▶ [Assignment] Would you give again, exactly, the lines running from the line with "the bush at (x=117, y=174) 280" to the end of the data below, both included?

Provided material Start Marker

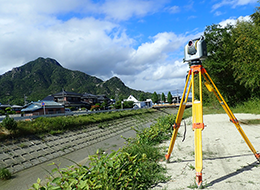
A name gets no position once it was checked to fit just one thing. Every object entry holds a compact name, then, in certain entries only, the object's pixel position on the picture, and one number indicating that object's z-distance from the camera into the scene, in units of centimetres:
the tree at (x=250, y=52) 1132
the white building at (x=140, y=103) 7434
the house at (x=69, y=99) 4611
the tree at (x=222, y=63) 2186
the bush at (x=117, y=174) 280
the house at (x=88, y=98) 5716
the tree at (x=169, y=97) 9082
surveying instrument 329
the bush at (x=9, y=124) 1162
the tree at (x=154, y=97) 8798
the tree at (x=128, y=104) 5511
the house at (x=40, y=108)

Provided material End Marker

▶ [Answer space]
the bush at (x=117, y=174) 280
the house at (x=88, y=98) 5716
the tree at (x=169, y=97) 9082
surveying instrument 329
the bush at (x=9, y=124) 1162
the tree at (x=154, y=97) 8798
the tree at (x=128, y=104) 5511
the house at (x=40, y=108)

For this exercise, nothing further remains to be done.